== Textauszug

# Ich oute mich mal als Nixversteher ...



## Hippo (9 Juli 2012)

http://www.tagesschau.de/wirtschaft/schatzanweisungen100.html


> Die Anleger zahlen damit dem Bund faktisch eine Prämie dafür, dass sie Deutschland Geld leihen. Denn bei der Rückzahlung des Geldes am Ende der Laufzeit bekommen sie weniger zurück, als sie nun bei der Auktion für die Papiere bezahlt haben.


 
Also wenn ich das jetzt richtig verstehe leihe ich dem Staat Geld.
Soweit so gut ...
Aber dafür, daß der Staat jetzt ein halbes Jahr auf meine Kröten aufpaßt gibt er mir danach diese Nullkommawasweißich-Prozente weniger zurück.
Wenn ich jetzt das Geld unter der sprichwörtlichen Matratze liegen lassen würde hätte ich doch mehr davon.

Fragen über Fragen ...
Muß man das verstehen?
Oder verstehs nur ich nicht ??????????


----------



## Heiko (9 Juli 2012)

Das Problem ist da unter anderem der schwache Zins und die Inflation. Neulich hat jemand ausgerechnet, dass man im Jahr fast ein Prozent verbrennt, wenn man aktuell auf Bundesanleihen setzt.


----------



## Hippo (9 Juli 2012)

Ja schon, aber ich leih Dir doch auch keine 10 € und krieg nur noch 9 € zurück.
Da kann ich meinen Zehner doch besser im Geldbeutel lassen


----------



## Reducal (10 Juli 2012)

Dazu heute in der Bild: http://www.bild.de/geld/wirtschaft/finanzen/es-geht-um-ihr-geld-25078676.bild.html der Finanzminister machts vor:


			
				bild.de schrieb:
			
		

> Wer einen Kredit aufnimmt, muss seiner Bank dafür normalerweise Zinsen bezahlen. Nicht so der Finanzminister. Gestern lieh er sich über die zuständige Finanzagentur des Bundes 3,29 Milliarden Euro bei privaten Investoren – und verdient sogar noch daran.

====
== Bereitgestellte Daten

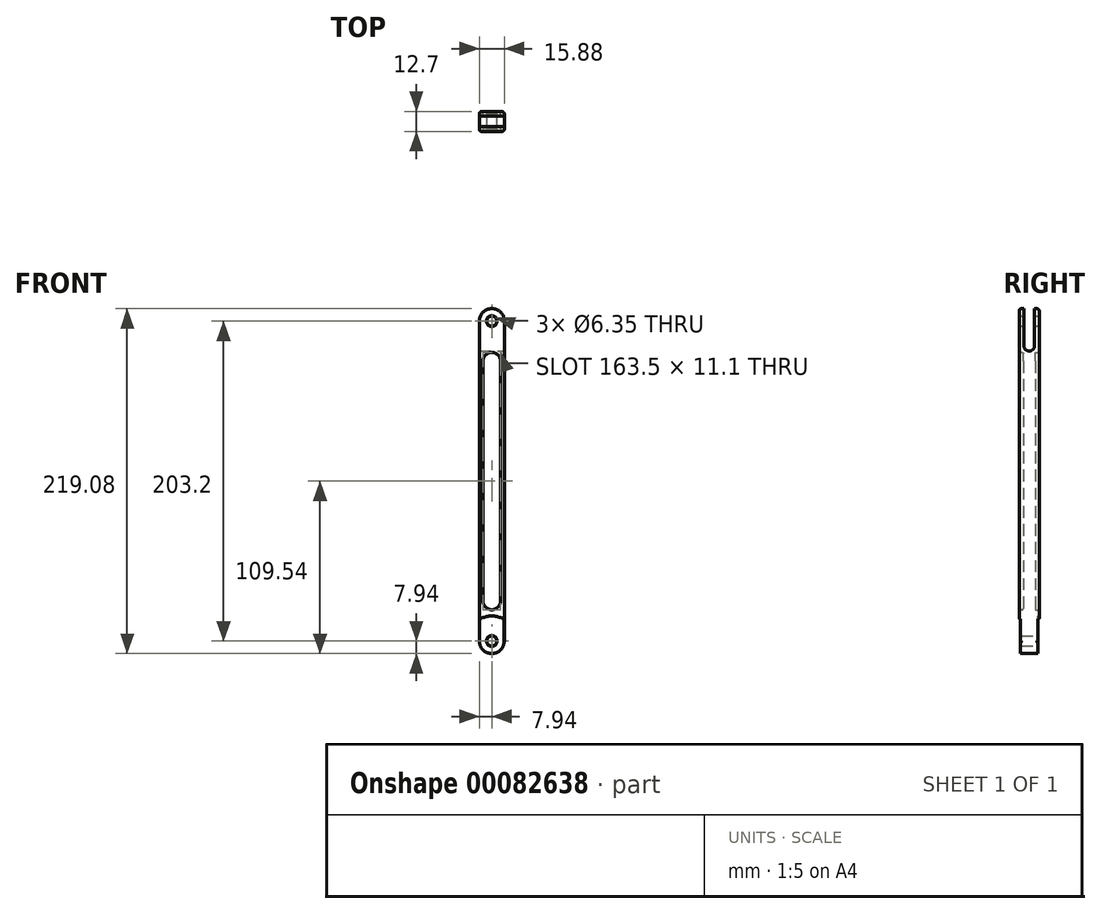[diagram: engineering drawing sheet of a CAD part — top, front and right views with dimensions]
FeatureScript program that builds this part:
annotation { "Feature Type Name" : "Feature", "Feature Type Description" : "" }
export const myFeature = defineFeature(function(context is Context, id is Id, definition is map)
    precondition{}
    {
        {
            var Q0;
            Q0=qCreatedBy(makeId("Front.planeOp"),FACE);
            var sketch = newSketch(context, id + "F0", { "sketchPlane" : qUnion([Q0])});
            skArc(sketch, "E0", {"start": v(7.94, 0) * mm, "mid": v(0, 7.94) * mm, "end": v(-7.94, 0) * mm});
            skArc(sketch, "E1", {"start": v(-7.94, -203.2) * mm, "mid": v(0, -211.14) * mm, "end": v(7.94, -203.2) * mm});
            skCircle(sketch, "E2", {"center": v(0, 0) * mm, "radius": 3.18 * mm});
            skCircle(sketch, "E3", {"center": v(0, -203.2) * mm, "radius": 3.17 * mm});
            skLineSegment(sketch, "E4", {"start": v(-7.94, 0) * mm, "end": v(-7.94, -203.2) * mm});
            skLineSegment(sketch, "E5", {"start": v(-7.94, -203.2) * mm, "end": v(7.94, -203.2) * mm});
            skLineSegment(sketch, "E6", {"start": v(7.94, -203.2) * mm, "end": v(7.94, 0) * mm});
            skSolve(sketch);
        }
        {
            var Q0;
            Q0 = qSketchRegion(id + "F0", true);
            extrude(context, id + "F1", {"entities" : qUnion([Q0]), "endBound" : BoundingType.SYMMETRIC, "depth" : 12.7 * mm});
        }
        {
            var Q0;
            Q0=makeQuery(id+"F1.opExtrude","CAP_FACE",FACE,{"disambiguationData":[OSD([sQuery(id+"F0.wireOp",EDGE,"E0"),sQuery(id+"F0.wireOp",EDGE,"E1"),sQuery(id+"F0.wireOp",EDGE,"E2"),sQuery(id+"F0.wireOp",EDGE,"E3"),sQuery(id+"F0.wireOp",EDGE,"E4"),sQuery(id+"F0.wireOp",EDGE,"E6")])],"isStart":false});
            var sketch = newSketch(context, id + "F2", { "sketchPlane" : qUnion([Q0])});
            skCircle(sketch, "E7", {"center": v(0, -203.2) * mm, "radius": 15.88 * mm});
            skSolve(sketch);
        }
        {
            var Q0;
            Q0 = qSketchRegion(id + "F2", true);
            extrude(context, id + "F3", {"entities" : qUnion([Q0]), "operationType" : NewBodyOperationType.REMOVE, "oppositeDirection" : true, "depth" : 0.81 * mm});
        }
        {
            var Q0;
            Q0=makeQuery(id+"F1.opExtrude","CAP_FACE",FACE,{"disambiguationData":[OSD([sQuery(id+"F0.wireOp",EDGE,"E0"),sQuery(id+"F0.wireOp",EDGE,"E1"),sQuery(id+"F0.wireOp",EDGE,"E2"),sQuery(id+"F0.wireOp",EDGE,"E3"),sQuery(id+"F0.wireOp",EDGE,"E4"),sQuery(id+"F0.wireOp",EDGE,"E6")])],"isStart":true});
            var sketch = newSketch(context, id + "F4", { "sketchPlane" : qUnion([Q0])});
            skCircle(sketch, "E8", {"center": v(0, -203.2) * mm, "radius": 15.88 * mm});
            skSolve(sketch);
        }
        {
            var Q0;
            Q0 = qSketchRegion(id + "F4", true);
            extrude(context, id + "F5", {"entities" : qUnion([Q0]), "operationType" : NewBodyOperationType.REMOVE, "oppositeDirection" : true, "depth" : 0.81 * mm});
        }
        {
            var Q0;
            Q0=makeQuery(id+"F1.opExtrude","CAP_FACE",FACE,{"disambiguationData":[OSD([sQuery(id+"F0.wireOp",EDGE,"E0"),sQuery(id+"F0.wireOp",EDGE,"E1"),sQuery(id+"F0.wireOp",EDGE,"E2"),sQuery(id+"F0.wireOp",EDGE,"E3"),sQuery(id+"F0.wireOp",EDGE,"E4"),sQuery(id+"F0.wireOp",EDGE,"E6")])],"isStart":false});
            var sketch = newSketch(context, id + "F6", { "sketchPlane" : qUnion([Q0])});
            skArc(sketch, "E9", {"start": v(5.55, -25.4) * mm, "mid": v(0, -19.85) * mm, "end": v(-5.55, -25.4) * mm});
            skArc(sketch, "E10", {"start": v(-5.55, -177.8) * mm, "mid": v(0, -183.35) * mm, "end": v(5.55, -177.8) * mm});
            skLineSegment(sketch, "E11", {"start": v(-5.55, -177.8) * mm, "end": v(-5.55, -25.4) * mm});
            skLineSegment(sketch, "E12", {"start": v(5.55, -25.4) * mm, "end": v(5.55, -177.8) * mm});
            skPoint(sketch, "E13", {"position": v(0, -203.2) * mm});
            skPoint(sketch, "E14", {"position": v(27.4, -180.95) * mm});
            skSolve(sketch);
        }
        {
            var Q0;
            Q0 = qSketchRegion(id + "F6", true);
            extrude(context, id + "F7", {"entities" : qUnion([Q0]), "operationType" : NewBodyOperationType.REMOVE, "oppositeDirection" : true, "depth" : 2.54 * mm});
        }
        {
            var Q0;
            Q0=makeQuery(id+"F1.opExtrude","CAP_FACE",FACE,{"disambiguationData":[OSD([sQuery(id+"F0.wireOp",EDGE,"E0"),sQuery(id+"F0.wireOp",EDGE,"E1"),sQuery(id+"F0.wireOp",EDGE,"E2"),sQuery(id+"F0.wireOp",EDGE,"E3"),sQuery(id+"F0.wireOp",EDGE,"E4"),sQuery(id+"F0.wireOp",EDGE,"E6")])],"isStart":true});
            var sketch = newSketch(context, id + "F8", { "sketchPlane" : qUnion([Q0])});
            skPoint(sketch, "E15", {"position": v(0, -177.8) * mm});
            skPoint(sketch, "E16", {"position": v(0, -203.2) * mm});
            skCircle(sketch, "E17", {"center": v(0, -177.8) * mm, "radius": 5.55 * mm});
            skPoint(sketch, "E18", {"position": v(0, -25.4) * mm});
            skCircle(sketch, "E19", {"center": v(0, -25.4) * mm, "radius": 5.55 * mm});
            skLineSegment(sketch, "E20", {"start": v(-5.55, -25.4) * mm, "end": v(-5.55, -177.8) * mm});
            skLineSegment(sketch, "E21", {"start": v(5.55, -25.4) * mm, "end": v(5.55, -177.8) * mm});
            skSolve(sketch);
        }
        {
            var Q0;
            Q0 = qSketchRegion(id + "F8", true);
            extrude(context, id + "F9", {"entities" : qUnion([Q0]), "operationType" : NewBodyOperationType.REMOVE, "oppositeDirection" : true, "depth" : 2.54 * mm});
        }
        {
            var Q0;
            Q0=qCreatedBy(makeId("Right.planeOp"),FACE);
            var sketch = newSketch(context, id + "F10", { "sketchPlane" : qUnion([Q0])});
            skLineSegment(sketch, "E22.bottom", {"start": v(-3.3, 10.07) * mm, "end": v(3.3, 10.07) * mm});
            skLineSegment(sketch, "E22.top", {"start": v(-3.3, -19.05) * mm, "end": v(3.3, -19.05) * mm});
            skLineSegment(sketch, "E22.left", {"start": v(-3.3, 10.07) * mm, "end": v(-3.3, -19.05) * mm});
            skLineSegment(sketch, "E22.right", {"start": v(3.3, 10.07) * mm, "end": v(3.3, -19.05) * mm});
            skSolve(sketch);
        }
        {
            var Q0;
            Q0 = qSketchRegion(id + "F10", true);
            extrude(context, id + "F11", {"entities" : qUnion([Q0]), "operationType" : NewBodyOperationType.REMOVE, "endBound" : BoundingType.SYMMETRIC, "depth" : 25.4 * mm});
        }
        {
            var Q0;
            Q0=makeQuery(id+"F11.boolean.opBoolean","COPY",EDGE,{"derivedFrom":makeQuery(id+"F11.opExtrude","SWEPT_EDGE",EDGE,{"disambiguationData":[OSD([sQuery(id+"F10.wireOp",EDGE,"E22.top"),sQuery(id+"F10.wireOp",EDGE,"E22.left")])]})});
            var Q1;
            Q1=makeQuery(id+"F11.boolean.opBoolean","COPY",EDGE,{"derivedFrom":makeQuery(id+"F11.opExtrude","SWEPT_EDGE",EDGE,{"disambiguationData":[OSD([sQuery(id+"F10.wireOp",EDGE,"E22.top"),sQuery(id+"F10.wireOp",EDGE,"E22.right")])]})});
            fillet(context, id + "F12", {"entities" : qUnion([Q0, Q1]), "radius" : 3.3 * mm, "tangentPropagation" : true, "allowEdgeOverflow" : false});
        }
        {
            var Q0;
            Q0=makeQuery(id+"F1.opExtrude","CAP_EDGE",EDGE,{"disambiguationData":[OSD([sQuery(id+"F0.wireOp",EDGE,"E6")])],"isStart":false});
            var Q1;
            Q1=makeQuery(id+"F1.opExtrude","CAP_EDGE",EDGE,{"disambiguationData":[OSD([sQuery(id+"F0.wireOp",EDGE,"E6")])],"isStart":true});
            fillet(context, id + "F13", {"entities" : qUnion([Q0, Q1]), "radius" : 1.52 * mm, "tangentPropagation" : true, "allowEdgeOverflow" : false});
        }
        {
            var Q0;
            Q0=makeQuery(id+"F7.boolean.opBoolean","COPY",EDGE,{"derivedFrom":makeQuery(id+"F7.opExtrude","CAP_EDGE",EDGE,{"disambiguationData":[OSD([sQuery(id+"F6.wireOp",EDGE,"E9")])],"isStart":false})});
            var Q1;
            Q1=makeQuery(id+"F9.boolean.opBoolean","COPY",EDGE,{"derivedFrom":makeQuery(id+"F9.opExtrude","CAP_EDGE",EDGE,{"disambiguationData":[OSD([sQuery(id+"F8.wireOp",EDGE,"E19")])],"isStart":true})});
            fillet(context, id + "F14", {"entities" : qUnion([Q0, Q1]), "radius" : 0.76 * mm, "tangentPropagation" : true, "allowEdgeOverflow" : false});
        }
        {
            var Q0;
            Q0=makeQuery(id+"F1.opExtrude","CAP_EDGE",EDGE,{"disambiguationData":[OSD([sQuery(id+"F0.wireOp",EDGE,"E2")])],"isStart":true});
            var Q1;
            Q1=makeQuery(id+"F1.opExtrude","CAP_EDGE",EDGE,{"disambiguationData":[OSD([sQuery(id+"F0.wireOp",EDGE,"E2")])],"isStart":false});
            var Q2;
            Q2=makeQuery(id+"F3.boolean.opBoolean","INTERSECT",EDGE,{"derivedFrom":[makeQuery(id+"F1.opExtrude","SWEPT_FACE",FACE,{"disambiguationData":[OSD([sQuery(id+"F0.wireOp",EDGE,"E3")])]}),makeQuery(id+"F3.opExtrude","CAP_FACE",FACE,{"disambiguationData":[OSD([sQuery(id+"F2.wireOp",EDGE,"E7")])],"isStart":false})]});
            var Q3;
            Q3=makeQuery(id+"F5.boolean.opBoolean","INTERSECT",EDGE,{"derivedFrom":[makeQuery(id+"F1.opExtrude","SWEPT_FACE",FACE,{"disambiguationData":[OSD([sQuery(id+"F0.wireOp",EDGE,"E3")])]}),makeQuery(id+"F5.opExtrude","CAP_FACE",FACE,{"disambiguationData":[OSD([sQuery(id+"F4.wireOp",EDGE,"E8")])],"isStart":false})]});
            chamfer(context, id + "F15", {"entities" : qUnion([Q0, Q1, Q2, Q3]), "width" : 0.25 * mm, "tangentPropagation" : true});
        }
    });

====

▶ **Zu erledigen**
Schreib die Forendiskussion über die Schatzanweisungen des Bundes weiter, direkt nach ihrem letzten Satz.

▶ **Endergebnis**
> Die Geldgeber verzichteten auf einen Zins, nehmen stattdessen Einbußen von 0,03 Prozent in Kauf. Heißt: Am Ende der Laufzeit zahlt Schäuble den Investoren weniger Geld zurück, als er sich geliehen hat.
> Grund ist die Euro-Krise. Viele Investoren wissen nicht mehr, wo sie ihr Geld sicher anlegen sollen. Aus Angst vor großen Verlusten, leihen sie es dem (als sicher geltenden) deutschen Staat und nehmen dafür ein Mini-Minus in Kauf.


Wer z. B. heute eine überteuerte Immobilie mit Krediten und zu wenig Eigenkapital kauft, hat zwar niedrige Zinsen, legt aber bei der zu erwartenden Stabilisierung des Marktes bares drauf - der Wertverlust der Immobilie ist womöglich um ein vielfaches höher als der vermutete Gewinn über die geringen Zinsen.


----------



## Teleton (10 Juli 2012)

Wo es geklaut werden kann. Finde erst mal jemand vertrauenswürdigen, der auf Deine 100.000.000,- aufpasst für lächerliche 35.000,-


----------



## Heiko (10 Juli 2012)

Teleton schrieb:


> Wo es geklaut werden kann. Finde erst mal jemand vertrauenswürdigen, der auf Deine 100.000.000,- aufpasst für lächerliche 35.000,-


Von der Seite hab ichs noch garnicht gesehen...


----------



## Hippo (10 Juli 2012)

Na ja, das Geld wird ja vorher auch nicht im Küchenbüffet gelegen haben.


----------



## Teleton (10 Juli 2012)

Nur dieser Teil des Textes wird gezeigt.